= Task to carry out =
Give back an exact copy of the lines in the records below, from the line that has "M307 920H323L405 933" through the line that has "M1412 87 1429 10", and nothing besides.

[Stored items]
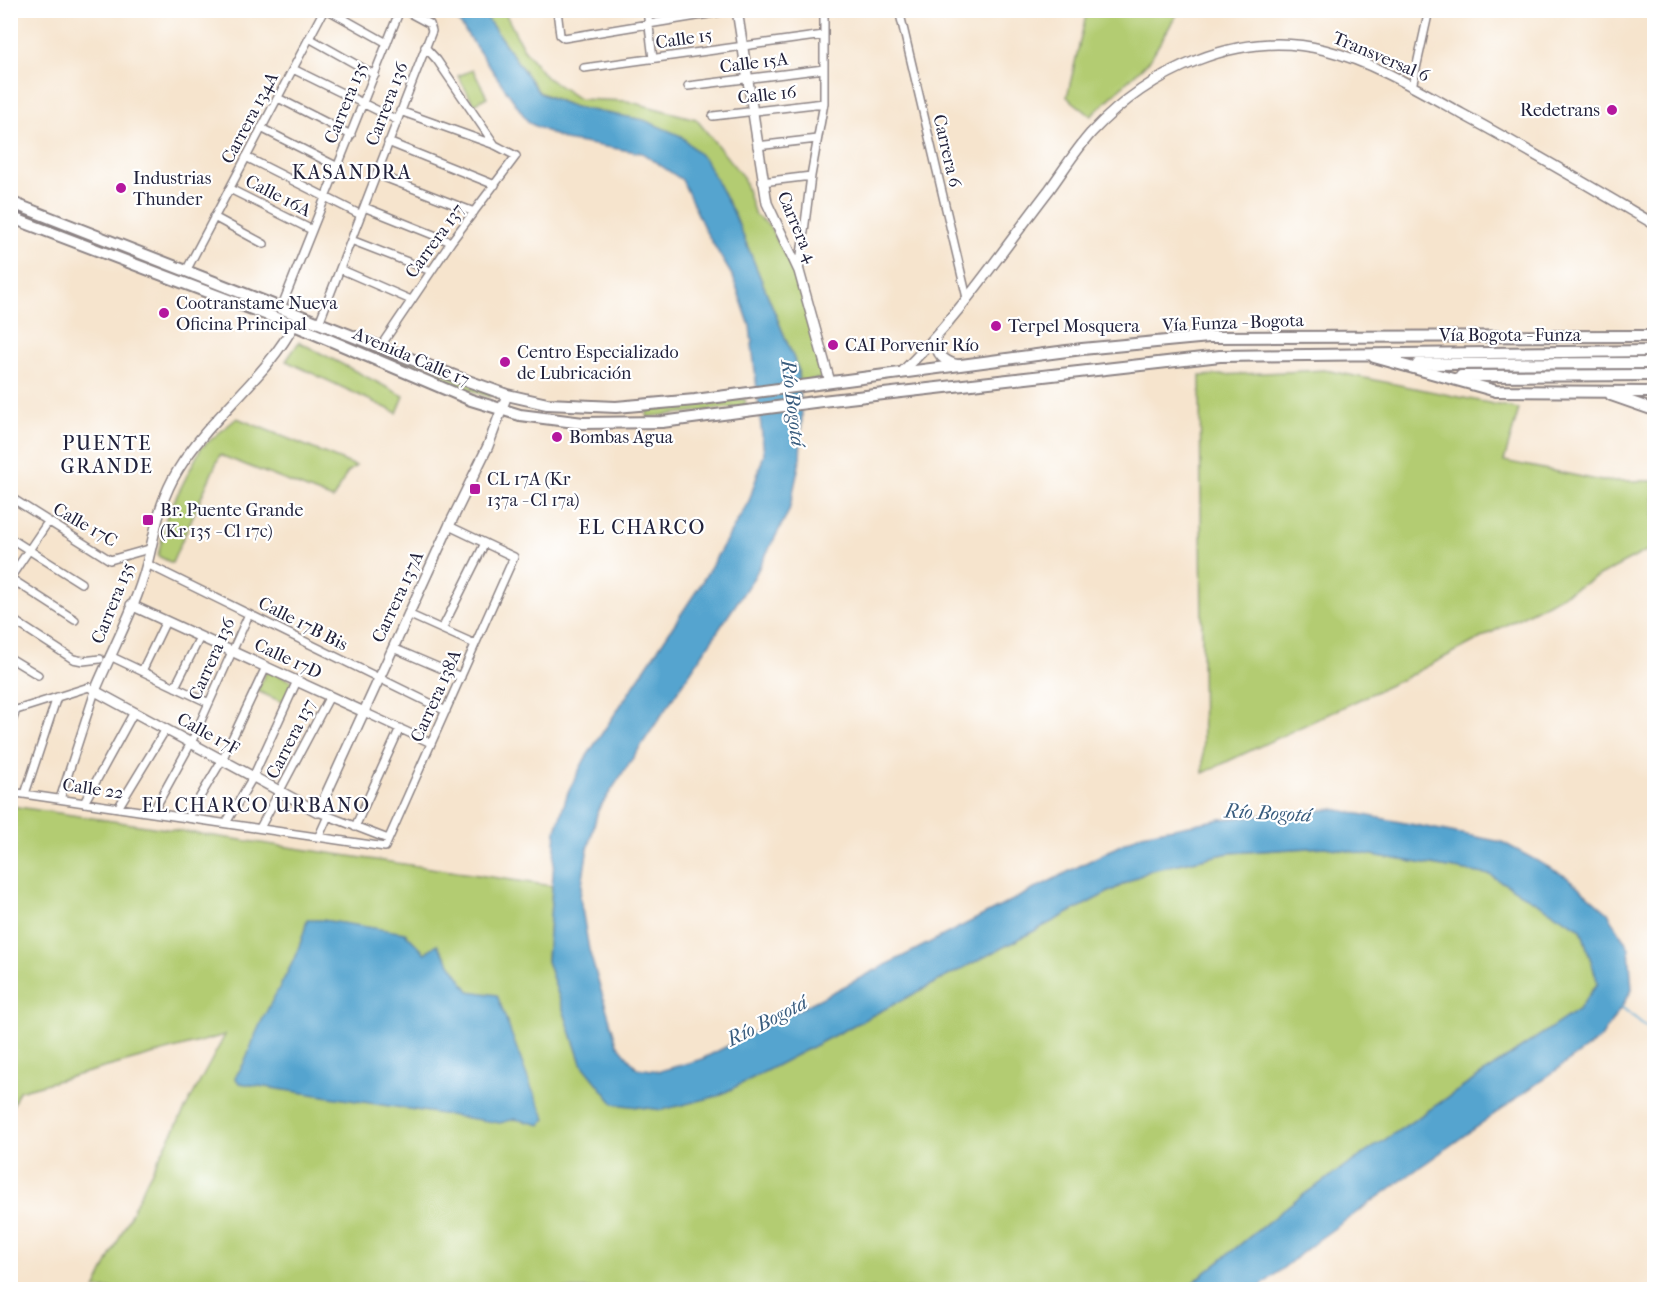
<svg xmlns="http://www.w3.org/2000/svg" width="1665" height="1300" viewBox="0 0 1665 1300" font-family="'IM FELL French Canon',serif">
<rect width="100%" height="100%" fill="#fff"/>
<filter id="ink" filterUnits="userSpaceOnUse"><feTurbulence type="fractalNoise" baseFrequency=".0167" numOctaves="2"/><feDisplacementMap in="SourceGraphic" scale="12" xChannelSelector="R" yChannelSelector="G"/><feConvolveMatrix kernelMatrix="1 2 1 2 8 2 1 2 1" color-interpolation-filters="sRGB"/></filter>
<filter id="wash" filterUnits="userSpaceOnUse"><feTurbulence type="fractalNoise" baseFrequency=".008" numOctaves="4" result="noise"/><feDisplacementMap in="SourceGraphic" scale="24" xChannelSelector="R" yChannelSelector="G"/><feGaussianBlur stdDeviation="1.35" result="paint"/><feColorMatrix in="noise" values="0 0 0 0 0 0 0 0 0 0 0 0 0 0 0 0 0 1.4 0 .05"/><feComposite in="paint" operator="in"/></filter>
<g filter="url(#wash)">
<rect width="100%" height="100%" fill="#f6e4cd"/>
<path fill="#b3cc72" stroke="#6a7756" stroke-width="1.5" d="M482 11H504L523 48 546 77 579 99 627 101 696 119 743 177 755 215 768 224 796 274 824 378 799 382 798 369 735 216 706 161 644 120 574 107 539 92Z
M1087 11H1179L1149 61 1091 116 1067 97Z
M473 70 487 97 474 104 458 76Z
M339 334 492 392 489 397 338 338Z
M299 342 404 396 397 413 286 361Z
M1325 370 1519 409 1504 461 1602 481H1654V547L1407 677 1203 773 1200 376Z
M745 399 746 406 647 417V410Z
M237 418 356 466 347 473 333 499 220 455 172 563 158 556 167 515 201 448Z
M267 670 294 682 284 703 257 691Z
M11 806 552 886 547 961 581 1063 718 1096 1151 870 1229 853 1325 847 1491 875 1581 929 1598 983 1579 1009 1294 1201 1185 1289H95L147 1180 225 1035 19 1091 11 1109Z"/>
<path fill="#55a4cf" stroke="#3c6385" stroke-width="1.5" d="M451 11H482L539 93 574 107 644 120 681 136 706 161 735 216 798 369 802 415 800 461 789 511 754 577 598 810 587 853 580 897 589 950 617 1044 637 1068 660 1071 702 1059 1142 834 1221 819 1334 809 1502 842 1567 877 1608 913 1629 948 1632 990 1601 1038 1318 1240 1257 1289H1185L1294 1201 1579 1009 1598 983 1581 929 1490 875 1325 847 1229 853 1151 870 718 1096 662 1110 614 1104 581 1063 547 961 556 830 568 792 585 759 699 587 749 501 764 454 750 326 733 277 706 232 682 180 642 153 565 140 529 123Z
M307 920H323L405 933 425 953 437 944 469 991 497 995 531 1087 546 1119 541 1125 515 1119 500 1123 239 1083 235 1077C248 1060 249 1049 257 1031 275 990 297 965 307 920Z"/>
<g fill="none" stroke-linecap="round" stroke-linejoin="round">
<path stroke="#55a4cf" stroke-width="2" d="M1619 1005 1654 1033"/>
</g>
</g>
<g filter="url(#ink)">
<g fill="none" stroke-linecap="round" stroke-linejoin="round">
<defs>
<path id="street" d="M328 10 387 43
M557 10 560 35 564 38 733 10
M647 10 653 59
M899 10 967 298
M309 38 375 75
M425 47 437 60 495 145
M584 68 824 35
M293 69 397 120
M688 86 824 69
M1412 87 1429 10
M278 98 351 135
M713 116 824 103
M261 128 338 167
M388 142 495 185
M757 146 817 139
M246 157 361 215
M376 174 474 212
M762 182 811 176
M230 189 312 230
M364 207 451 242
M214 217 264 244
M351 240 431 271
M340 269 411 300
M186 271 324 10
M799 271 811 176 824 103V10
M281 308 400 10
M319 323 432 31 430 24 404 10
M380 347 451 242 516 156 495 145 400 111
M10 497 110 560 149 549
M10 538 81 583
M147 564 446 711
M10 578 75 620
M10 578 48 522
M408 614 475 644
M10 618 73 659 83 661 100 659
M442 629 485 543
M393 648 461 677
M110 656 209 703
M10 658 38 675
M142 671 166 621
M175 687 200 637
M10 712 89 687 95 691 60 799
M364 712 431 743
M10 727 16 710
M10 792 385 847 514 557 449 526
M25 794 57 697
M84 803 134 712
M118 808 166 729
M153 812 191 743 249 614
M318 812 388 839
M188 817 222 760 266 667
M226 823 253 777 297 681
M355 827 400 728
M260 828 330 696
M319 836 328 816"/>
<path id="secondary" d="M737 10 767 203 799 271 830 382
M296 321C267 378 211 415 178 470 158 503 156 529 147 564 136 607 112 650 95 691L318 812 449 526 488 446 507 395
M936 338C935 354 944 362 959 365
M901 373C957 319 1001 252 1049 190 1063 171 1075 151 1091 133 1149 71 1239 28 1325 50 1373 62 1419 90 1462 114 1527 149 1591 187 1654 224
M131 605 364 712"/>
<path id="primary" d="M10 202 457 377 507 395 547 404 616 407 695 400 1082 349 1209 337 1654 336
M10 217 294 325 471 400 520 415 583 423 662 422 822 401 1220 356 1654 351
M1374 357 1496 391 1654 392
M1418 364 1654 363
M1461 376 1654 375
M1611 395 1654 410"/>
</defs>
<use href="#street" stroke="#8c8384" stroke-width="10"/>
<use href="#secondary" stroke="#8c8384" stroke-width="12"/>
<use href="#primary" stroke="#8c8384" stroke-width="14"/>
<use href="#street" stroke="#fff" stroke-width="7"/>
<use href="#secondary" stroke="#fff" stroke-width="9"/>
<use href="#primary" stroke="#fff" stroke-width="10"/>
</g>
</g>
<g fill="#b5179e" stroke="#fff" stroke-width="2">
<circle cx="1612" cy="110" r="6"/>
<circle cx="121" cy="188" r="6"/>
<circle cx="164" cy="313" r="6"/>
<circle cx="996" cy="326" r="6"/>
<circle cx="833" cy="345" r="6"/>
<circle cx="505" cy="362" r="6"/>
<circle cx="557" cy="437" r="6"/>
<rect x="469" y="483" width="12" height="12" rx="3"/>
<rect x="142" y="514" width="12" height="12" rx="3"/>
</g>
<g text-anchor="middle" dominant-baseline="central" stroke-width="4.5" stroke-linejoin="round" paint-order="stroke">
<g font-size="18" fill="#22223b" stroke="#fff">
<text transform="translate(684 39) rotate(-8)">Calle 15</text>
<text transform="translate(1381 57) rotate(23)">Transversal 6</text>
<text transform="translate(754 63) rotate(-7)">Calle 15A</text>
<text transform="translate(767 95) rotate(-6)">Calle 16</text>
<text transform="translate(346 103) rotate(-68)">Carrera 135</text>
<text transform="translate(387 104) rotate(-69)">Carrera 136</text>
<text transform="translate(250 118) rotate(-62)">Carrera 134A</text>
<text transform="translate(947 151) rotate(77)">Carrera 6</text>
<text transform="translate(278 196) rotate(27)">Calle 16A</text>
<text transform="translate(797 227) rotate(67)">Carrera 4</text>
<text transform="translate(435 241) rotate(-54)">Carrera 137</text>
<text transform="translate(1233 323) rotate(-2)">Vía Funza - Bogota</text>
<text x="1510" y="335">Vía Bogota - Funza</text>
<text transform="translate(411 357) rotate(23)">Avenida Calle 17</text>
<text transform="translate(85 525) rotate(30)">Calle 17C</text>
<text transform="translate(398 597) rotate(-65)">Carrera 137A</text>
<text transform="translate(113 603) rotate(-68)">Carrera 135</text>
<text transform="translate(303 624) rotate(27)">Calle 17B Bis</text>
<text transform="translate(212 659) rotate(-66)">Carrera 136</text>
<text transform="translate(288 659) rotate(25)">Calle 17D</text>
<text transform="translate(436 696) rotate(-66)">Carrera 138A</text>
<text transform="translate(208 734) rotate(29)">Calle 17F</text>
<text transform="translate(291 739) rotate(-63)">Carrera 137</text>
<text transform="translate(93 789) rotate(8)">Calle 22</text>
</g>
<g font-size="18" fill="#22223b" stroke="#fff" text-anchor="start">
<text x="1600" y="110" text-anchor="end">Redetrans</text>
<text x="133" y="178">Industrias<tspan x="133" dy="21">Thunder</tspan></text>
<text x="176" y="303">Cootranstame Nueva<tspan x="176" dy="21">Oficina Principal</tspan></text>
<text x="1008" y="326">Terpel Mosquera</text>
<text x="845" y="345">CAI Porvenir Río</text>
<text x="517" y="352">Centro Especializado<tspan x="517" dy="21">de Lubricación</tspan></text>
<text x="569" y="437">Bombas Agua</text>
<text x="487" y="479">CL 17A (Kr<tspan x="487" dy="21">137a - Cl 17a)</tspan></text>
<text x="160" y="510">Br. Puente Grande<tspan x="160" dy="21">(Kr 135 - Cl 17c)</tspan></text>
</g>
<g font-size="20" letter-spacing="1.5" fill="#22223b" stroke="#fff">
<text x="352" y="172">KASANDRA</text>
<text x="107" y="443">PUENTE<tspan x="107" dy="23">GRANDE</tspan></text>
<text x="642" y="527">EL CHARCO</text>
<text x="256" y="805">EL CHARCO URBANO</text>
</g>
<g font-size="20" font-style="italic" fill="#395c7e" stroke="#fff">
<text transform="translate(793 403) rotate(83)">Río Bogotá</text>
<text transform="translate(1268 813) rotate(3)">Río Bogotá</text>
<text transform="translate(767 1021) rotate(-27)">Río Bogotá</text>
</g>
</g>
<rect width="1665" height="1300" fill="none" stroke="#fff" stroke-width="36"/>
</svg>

= Response to the task =
M307 920H323L405 933 425 953 437 944 469 991 497 995 531 1087 546 1119 541 1125 515 1119 500 1123 239 1083 235 1077C248 1060 249 1049 257 1031 275 990 297 965 307 920Z"/>
<g fill="none" stroke-linecap="round" stroke-linejoin="round">
<path stroke="#55a4cf" stroke-width="2" d="M1619 1005 1654 1033"/>
</g>
</g>
<g filter="url(#ink)">
<g fill="none" stroke-linecap="round" stroke-linejoin="round">
<defs>
<path id="street" d="M328 10 387 43
M557 10 560 35 564 38 733 10
M647 10 653 59
M899 10 967 298
M309 38 375 75
M425 47 437 60 495 145
M584 68 824 35
M293 69 397 120
M688 86 824 69
M1412 87 1429 10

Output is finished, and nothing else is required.